WHAT IS NEEDED
Where the string "screens" shows up in a line of the records, copy that line.

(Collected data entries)
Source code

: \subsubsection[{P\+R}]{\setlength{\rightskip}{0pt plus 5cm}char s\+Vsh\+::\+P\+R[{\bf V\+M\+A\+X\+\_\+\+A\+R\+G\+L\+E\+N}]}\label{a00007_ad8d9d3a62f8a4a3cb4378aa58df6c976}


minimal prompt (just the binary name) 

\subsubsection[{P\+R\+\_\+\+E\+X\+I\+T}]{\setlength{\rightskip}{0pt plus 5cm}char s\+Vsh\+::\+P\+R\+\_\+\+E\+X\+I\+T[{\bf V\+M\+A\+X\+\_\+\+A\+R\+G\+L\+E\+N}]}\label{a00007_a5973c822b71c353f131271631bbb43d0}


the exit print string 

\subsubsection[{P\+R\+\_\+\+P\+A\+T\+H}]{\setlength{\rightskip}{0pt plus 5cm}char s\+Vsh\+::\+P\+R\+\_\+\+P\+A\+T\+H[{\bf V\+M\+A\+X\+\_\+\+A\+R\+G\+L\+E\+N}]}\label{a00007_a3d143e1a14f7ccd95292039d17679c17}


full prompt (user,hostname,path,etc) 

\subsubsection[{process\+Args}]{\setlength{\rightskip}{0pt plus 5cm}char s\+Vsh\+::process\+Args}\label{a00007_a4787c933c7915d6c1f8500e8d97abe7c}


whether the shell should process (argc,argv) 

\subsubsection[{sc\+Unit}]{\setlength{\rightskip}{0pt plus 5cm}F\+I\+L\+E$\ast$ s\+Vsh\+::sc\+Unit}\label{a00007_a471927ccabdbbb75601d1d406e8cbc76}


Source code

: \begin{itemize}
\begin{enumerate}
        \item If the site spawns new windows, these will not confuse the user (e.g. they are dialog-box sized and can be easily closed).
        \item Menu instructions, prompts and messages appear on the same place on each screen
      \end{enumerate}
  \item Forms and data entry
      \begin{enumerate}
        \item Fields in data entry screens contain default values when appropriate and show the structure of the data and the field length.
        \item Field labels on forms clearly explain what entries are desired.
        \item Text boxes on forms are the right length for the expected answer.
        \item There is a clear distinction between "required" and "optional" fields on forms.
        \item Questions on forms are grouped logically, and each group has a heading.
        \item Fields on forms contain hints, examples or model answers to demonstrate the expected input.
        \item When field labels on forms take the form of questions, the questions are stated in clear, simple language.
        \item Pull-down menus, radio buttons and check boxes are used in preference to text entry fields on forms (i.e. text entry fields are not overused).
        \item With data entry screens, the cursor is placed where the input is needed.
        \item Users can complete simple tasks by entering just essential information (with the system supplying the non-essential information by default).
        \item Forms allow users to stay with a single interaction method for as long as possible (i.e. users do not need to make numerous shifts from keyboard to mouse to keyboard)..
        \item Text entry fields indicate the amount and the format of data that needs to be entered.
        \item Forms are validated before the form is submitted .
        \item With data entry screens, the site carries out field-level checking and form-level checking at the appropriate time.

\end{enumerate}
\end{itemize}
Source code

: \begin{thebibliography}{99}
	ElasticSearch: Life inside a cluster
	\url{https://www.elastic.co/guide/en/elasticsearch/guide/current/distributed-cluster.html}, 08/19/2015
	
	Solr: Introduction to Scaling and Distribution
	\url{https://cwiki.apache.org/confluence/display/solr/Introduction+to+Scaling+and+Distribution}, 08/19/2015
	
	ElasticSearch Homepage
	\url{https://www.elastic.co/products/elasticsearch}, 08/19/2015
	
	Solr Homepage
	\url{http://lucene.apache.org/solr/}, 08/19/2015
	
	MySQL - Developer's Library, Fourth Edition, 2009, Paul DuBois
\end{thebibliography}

REPLY
        \item Fields in data entry screens contain default values when appropriate and show the structure of the data and the field length.
        \item With data entry screens, the cursor is placed where the input is needed.
        \item With data entry screens, the site carries out field-level checking and form-level checking at the appropriate time.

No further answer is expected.